SUPPLIED RECORDS:

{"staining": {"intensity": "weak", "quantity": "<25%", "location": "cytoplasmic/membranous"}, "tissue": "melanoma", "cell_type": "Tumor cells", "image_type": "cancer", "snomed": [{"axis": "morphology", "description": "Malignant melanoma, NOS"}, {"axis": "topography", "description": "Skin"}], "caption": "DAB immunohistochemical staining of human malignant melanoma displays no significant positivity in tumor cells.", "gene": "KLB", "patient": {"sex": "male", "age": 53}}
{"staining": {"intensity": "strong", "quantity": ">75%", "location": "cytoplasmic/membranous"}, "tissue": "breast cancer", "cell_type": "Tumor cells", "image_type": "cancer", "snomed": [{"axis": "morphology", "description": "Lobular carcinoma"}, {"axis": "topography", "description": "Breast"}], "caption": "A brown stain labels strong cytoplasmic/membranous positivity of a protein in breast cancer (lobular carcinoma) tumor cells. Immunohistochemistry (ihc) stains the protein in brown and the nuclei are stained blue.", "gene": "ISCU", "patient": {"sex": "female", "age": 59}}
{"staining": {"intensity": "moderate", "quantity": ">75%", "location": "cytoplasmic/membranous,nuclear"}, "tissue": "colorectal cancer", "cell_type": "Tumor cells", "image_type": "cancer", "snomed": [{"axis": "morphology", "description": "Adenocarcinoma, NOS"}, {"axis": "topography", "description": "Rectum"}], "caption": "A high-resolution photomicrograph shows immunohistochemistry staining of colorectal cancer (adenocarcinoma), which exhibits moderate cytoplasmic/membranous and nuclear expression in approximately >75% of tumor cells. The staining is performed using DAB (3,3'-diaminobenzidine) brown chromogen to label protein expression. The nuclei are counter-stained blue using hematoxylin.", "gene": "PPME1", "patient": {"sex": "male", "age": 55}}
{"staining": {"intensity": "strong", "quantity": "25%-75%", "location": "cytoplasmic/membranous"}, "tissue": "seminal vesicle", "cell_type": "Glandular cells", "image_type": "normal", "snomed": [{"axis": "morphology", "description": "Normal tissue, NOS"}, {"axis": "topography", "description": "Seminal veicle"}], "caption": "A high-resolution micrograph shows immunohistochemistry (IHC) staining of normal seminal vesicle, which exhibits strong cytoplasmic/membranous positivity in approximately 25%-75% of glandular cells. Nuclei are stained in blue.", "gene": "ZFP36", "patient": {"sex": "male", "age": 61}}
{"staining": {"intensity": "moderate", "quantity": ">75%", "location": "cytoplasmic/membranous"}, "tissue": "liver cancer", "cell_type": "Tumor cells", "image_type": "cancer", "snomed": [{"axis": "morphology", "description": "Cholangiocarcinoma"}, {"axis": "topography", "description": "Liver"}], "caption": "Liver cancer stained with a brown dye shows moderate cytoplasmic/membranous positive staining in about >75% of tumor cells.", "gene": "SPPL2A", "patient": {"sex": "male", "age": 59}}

TASK STATEMENT: Transcribe the records exactly as they appear.

SOLVED PROBLEM:
{"staining": {"intensity": "weak", "quantity": "<25%", "location": "cytoplasmic/membranous"}, "tissue": "melanoma", "cell_type": "Tumor cells", "image_type": "cancer", "snomed": [{"axis": "morphology", "description": "Malignant melanoma, NOS"}, {"axis": "topography", "description": "Skin"}], "caption": "DAB immunohistochemical staining of human malignant melanoma displays no significant positivity in tumor cells.", "gene": "KLB", "patient": {"sex": "male", "age": 53}}
{"staining": {"intensity": "strong", "quantity": ">75%", "location": "cytoplasmic/membranous"}, "tissue": "breast cancer", "cell_type": "Tumor cells", "image_type": "cancer", "snomed": [{"axis": "morphology", "description": "Lobular carcinoma"}, {"axis": "topography", "description": "Breast"}], "caption": "A brown stain labels strong cytoplasmic/membranous positivity of a protein in breast cancer (lobular carcinoma) tumor cells. Immunohistochemistry (ihc) stains the protein in brown and the nuclei are stained blue.", "gene": "ISCU", "patient": {"sex": "female", "age": 59}}
{"staining": {"intensity": "moderate", "quantity": ">75%", "location": "cytoplasmic/membranous,nuclear"}, "tissue": "colorectal cancer", "cell_type": "Tumor cells", "image_type": "cancer", "snomed": [{"axis": "morphology", "description": "Adenocarcinoma, NOS"}, {"axis": "topography", "description": "Rectum"}], "caption": "A high-resolution photomicrograph shows immunohistochemistry staining of colorectal cancer (adenocarcinoma), which exhibits moderate cytoplasmic/membranous and nuclear expression in approximately >75% of tumor cells. The staining is performed using DAB (3,3'-diaminobenzidine) brown chromogen to label protein expression. The nuclei are counter-stained blue using hematoxylin.", "gene": "PPME1", "patient": {"sex": "male", "age": 55}}
{"staining": {"intensity": "strong", "quantity": "25%-75%", "location": "cytoplasmic/membranous"}, "tissue": "seminal vesicle", "cell_type": "Glandular cells", "image_type": "normal", "snomed": [{"axis": "morphology", "description": "Normal tissue, NOS"}, {"axis": "topography", "description": "Seminal veicle"}], "caption": "A high-resolution micrograph shows immunohistochemistry (IHC) staining of normal seminal vesicle, which exhibits strong cytoplasmic/membranous positivity in approximately 25%-75% of glandular cells. Nuclei are stained in blue.", "gene": "ZFP36", "patient": {"sex": "male", "age": 61}}
{"staining": {"intensity": "moderate", "quantity": ">75%", "location": "cytoplasmic/membranous"}, "tissue": "liver cancer", "cell_type": "Tumor cells", "image_type": "cancer", "snomed": [{"axis": "morphology", "description": "Cholangiocarcinoma"}, {"axis": "topography", "description": "Liver"}], "caption": "Liver cancer stained with a brown dye shows moderate cytoplasmic/membranous positive staining in about >75% of tumor cells.", "gene": "SPPL2A", "patient": {"sex": "male", "age": 59}}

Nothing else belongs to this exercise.